For the word "pour", search the records and show each line in which it occurs.

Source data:
=== Begin Enclosure ===
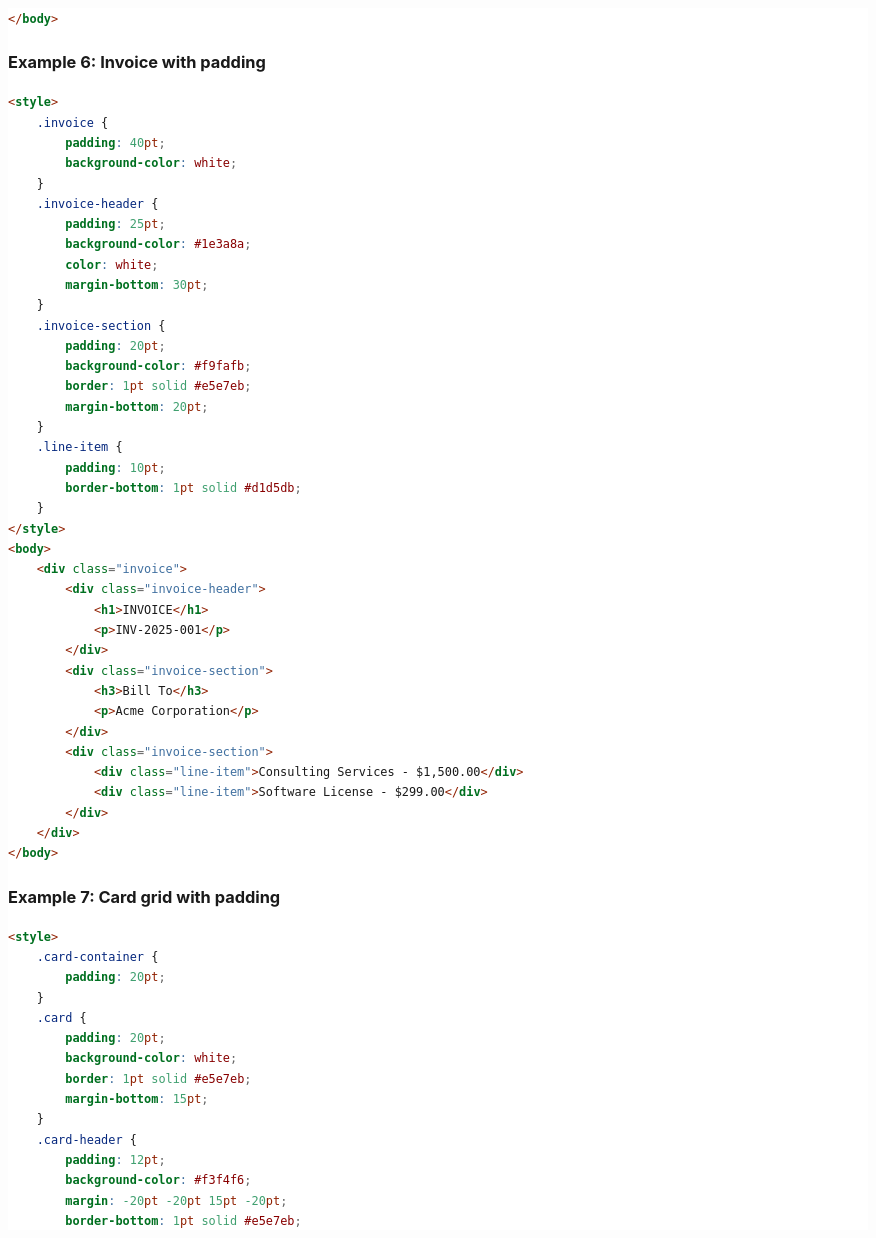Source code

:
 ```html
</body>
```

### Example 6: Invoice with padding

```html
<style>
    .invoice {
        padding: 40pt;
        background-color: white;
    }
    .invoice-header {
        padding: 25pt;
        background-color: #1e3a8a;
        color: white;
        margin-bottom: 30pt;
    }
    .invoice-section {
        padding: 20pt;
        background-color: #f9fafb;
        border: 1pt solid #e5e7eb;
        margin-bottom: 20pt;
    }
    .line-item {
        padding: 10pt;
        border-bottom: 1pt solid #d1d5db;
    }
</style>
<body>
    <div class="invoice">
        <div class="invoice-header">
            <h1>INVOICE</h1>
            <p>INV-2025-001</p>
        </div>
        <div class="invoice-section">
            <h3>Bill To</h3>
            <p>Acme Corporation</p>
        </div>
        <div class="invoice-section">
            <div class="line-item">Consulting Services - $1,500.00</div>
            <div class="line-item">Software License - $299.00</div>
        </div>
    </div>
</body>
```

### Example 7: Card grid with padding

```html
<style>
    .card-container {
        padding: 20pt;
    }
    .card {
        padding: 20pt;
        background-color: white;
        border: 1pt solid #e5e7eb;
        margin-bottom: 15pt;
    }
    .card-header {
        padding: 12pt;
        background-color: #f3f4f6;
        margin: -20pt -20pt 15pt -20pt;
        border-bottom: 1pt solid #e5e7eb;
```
=== End Enclosure ===
=== Begin Enclosure ===
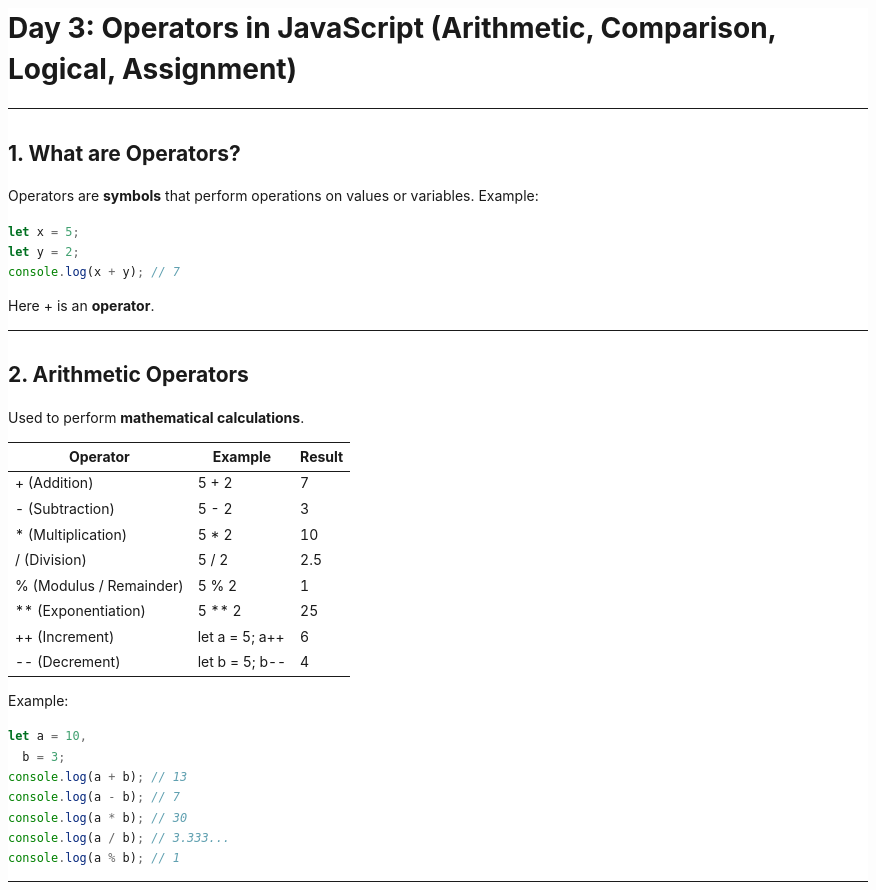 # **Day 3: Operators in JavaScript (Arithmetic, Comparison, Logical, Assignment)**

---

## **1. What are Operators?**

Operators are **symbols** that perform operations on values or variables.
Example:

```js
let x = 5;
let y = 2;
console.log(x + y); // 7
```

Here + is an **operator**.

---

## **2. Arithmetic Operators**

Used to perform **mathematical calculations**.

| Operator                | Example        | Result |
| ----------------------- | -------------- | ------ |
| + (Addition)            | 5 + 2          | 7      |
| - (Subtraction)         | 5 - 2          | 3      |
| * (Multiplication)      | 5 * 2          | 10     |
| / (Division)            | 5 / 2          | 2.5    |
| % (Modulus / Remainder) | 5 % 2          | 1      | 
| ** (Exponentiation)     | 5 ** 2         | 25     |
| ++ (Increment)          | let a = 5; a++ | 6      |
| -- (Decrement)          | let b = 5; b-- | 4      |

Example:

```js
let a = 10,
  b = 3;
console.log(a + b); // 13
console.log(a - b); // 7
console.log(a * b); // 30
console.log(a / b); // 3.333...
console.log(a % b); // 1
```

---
=== End Enclosure ===
=== Begin Enclosure ===
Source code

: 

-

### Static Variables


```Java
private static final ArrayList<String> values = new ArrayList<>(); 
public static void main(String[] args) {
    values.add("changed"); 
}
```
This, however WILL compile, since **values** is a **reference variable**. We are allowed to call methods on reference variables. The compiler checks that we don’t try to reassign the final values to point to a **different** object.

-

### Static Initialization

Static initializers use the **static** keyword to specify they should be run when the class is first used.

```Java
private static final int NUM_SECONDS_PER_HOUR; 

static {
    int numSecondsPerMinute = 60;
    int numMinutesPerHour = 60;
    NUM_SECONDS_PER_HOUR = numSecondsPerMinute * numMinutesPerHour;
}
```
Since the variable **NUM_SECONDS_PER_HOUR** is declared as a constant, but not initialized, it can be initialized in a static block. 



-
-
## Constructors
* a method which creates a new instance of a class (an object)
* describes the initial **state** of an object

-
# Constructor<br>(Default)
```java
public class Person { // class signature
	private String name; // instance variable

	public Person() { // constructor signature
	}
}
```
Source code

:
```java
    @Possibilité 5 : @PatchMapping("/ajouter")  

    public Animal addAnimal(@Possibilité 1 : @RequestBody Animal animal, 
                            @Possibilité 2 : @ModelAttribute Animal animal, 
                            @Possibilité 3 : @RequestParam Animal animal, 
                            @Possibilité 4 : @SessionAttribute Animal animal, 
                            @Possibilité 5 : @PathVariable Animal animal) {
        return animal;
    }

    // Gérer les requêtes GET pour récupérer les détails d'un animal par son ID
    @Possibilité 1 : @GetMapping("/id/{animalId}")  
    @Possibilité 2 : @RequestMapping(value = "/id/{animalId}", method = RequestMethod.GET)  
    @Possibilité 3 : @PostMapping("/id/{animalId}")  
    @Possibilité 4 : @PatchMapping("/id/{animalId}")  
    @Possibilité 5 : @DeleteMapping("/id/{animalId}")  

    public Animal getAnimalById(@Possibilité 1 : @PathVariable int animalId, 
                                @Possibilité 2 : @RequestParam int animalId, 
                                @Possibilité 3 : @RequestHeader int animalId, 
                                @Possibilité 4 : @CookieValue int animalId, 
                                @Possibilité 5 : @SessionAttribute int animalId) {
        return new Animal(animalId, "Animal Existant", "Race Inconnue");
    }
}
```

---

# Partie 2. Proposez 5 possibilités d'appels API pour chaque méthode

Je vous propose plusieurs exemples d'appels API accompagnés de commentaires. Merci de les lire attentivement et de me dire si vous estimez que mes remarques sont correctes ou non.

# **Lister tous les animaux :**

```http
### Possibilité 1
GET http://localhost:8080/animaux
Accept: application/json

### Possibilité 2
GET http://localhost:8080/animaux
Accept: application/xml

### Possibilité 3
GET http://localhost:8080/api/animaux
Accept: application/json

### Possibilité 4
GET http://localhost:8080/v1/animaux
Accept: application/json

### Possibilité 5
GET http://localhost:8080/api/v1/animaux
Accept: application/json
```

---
=== End Enclosure ===
RESULT FOR THIS EXERCISE ▸
    // Gérer les requêtes GET pour récupérer les détails d'un animal par son ID
# Partie 2. Proposez 5 possibilités d'appels API pour chaque méthode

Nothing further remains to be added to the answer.